David Morris, Byron Bay
I‘m sure that the trials that the Butler Street bypass and the transit station will inflict on the local neighbourhood are far from over.
Of course, those trials were already outlined (and ignored) in the futile submissions we were invited to make before the process went inexorably ahead.
The latest imposition has been what I consider ad hoc closures of the rail crossing in Butler Street. Now, at least one worker assured me, that there had been public consultation on this matter and ‘approval’ obtained. But I am not aware of any ‘consultation’ or ‘leaflet drop’ having occurred. So it was damned annoying, on Monday last, to find it closed off to pedestrians with the invitation to walk down to the Shirley Street end. When of course any who had business back up Jonson Street would now need to add perhaps twenty minutes’ walk to their journey. I walk a lot, but I certainly did not enjoy the extra walk in blazing sun and sticky heat! The point is, we were not prepared for this. I know of older people who certainly would find this extra locomotion arduous in the extreme.

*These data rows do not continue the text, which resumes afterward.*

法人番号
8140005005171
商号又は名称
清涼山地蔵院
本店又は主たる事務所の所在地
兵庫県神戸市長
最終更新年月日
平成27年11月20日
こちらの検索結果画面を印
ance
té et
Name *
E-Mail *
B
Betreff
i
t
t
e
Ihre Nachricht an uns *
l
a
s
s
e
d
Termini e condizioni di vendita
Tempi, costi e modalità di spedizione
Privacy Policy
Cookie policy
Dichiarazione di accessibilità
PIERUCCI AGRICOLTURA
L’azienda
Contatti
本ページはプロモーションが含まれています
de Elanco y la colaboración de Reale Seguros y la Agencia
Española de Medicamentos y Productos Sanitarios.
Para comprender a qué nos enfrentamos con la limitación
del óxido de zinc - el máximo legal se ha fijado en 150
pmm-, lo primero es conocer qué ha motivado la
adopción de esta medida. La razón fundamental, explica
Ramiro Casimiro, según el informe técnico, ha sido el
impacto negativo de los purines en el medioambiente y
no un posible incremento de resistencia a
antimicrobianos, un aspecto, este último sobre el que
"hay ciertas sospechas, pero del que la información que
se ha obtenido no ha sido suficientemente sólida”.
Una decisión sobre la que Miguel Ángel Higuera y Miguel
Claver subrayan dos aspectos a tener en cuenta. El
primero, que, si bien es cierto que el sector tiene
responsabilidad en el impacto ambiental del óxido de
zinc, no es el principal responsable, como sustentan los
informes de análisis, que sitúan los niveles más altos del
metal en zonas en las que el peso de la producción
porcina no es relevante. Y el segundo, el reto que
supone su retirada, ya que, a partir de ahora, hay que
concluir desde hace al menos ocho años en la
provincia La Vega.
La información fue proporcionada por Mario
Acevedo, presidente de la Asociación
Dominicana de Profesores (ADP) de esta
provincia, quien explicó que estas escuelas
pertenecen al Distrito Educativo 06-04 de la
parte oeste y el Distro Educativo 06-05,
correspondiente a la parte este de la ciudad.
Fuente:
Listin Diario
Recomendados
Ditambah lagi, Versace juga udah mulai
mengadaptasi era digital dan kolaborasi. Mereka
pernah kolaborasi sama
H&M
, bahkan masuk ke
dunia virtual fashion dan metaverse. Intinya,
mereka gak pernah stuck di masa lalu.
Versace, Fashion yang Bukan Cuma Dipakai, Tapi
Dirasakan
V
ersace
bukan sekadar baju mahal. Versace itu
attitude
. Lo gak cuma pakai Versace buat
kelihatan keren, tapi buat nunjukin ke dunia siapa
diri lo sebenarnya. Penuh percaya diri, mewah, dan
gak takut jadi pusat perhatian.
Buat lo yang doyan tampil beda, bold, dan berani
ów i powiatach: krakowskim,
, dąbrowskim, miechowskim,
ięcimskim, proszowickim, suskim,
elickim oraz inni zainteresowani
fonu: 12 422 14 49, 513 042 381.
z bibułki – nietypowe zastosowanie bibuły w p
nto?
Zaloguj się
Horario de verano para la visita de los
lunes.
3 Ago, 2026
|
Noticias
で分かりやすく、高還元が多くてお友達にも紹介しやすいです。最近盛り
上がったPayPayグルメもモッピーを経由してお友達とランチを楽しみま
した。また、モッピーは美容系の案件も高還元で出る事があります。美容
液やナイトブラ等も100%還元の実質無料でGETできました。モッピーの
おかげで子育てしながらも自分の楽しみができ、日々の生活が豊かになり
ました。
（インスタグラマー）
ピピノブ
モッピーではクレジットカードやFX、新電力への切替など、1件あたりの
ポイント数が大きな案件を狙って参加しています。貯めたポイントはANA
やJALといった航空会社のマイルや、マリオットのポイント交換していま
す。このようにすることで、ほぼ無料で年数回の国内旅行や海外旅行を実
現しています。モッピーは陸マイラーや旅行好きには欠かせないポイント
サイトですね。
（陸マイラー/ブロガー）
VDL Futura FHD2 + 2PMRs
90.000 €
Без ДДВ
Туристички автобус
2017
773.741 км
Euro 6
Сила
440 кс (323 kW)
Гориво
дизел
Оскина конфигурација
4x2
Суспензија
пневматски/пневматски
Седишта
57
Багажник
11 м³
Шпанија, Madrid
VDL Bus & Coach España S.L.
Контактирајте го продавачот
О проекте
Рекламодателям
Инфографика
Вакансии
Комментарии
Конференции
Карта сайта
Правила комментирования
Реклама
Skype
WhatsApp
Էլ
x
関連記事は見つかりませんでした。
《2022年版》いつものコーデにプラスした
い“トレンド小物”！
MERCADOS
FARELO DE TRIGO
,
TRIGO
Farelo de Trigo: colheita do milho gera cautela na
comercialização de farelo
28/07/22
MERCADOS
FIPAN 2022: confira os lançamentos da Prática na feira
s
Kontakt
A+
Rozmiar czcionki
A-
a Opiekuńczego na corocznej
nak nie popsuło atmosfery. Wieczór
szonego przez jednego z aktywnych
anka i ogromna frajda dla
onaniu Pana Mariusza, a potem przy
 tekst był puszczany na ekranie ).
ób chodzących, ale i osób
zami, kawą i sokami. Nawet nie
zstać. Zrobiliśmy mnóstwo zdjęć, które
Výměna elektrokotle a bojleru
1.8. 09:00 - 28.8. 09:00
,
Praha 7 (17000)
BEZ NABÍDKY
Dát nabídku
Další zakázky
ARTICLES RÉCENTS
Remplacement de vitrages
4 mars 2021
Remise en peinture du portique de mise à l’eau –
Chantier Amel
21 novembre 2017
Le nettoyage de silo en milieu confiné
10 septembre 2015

Apparently, the decision on this was made in Sydney by, I understand, State Rail, as they have the transit station under their aegis. But Hazel Bros. are contracted to do the work, so why is there no intermediary here who will offer some explanation without the shrugged off comment that it was nothing to do with them?
Trying to find any telephone number to contact a suitable spokesperson in Sydney I found a hopeless task; but then I find few modern organisations want to have public contact. I believe many of them try to ensure it doesn’t happen. Increasingly, I find this leads to the anonymity of contemporary society.
I fail to see why some temporary access to town across the railway isn’t offered closer than the present detour suggested to hapless, bewildered and often heat-exhausted pedestrians. But that would mean some understanding from an organisation in Sydney of a local reality.
That late Sir Kingsley Amis wrote in the 1980s of what he called, ‘Sod the public’. This attitude is demonstrated, I find, with ever increasing frequency.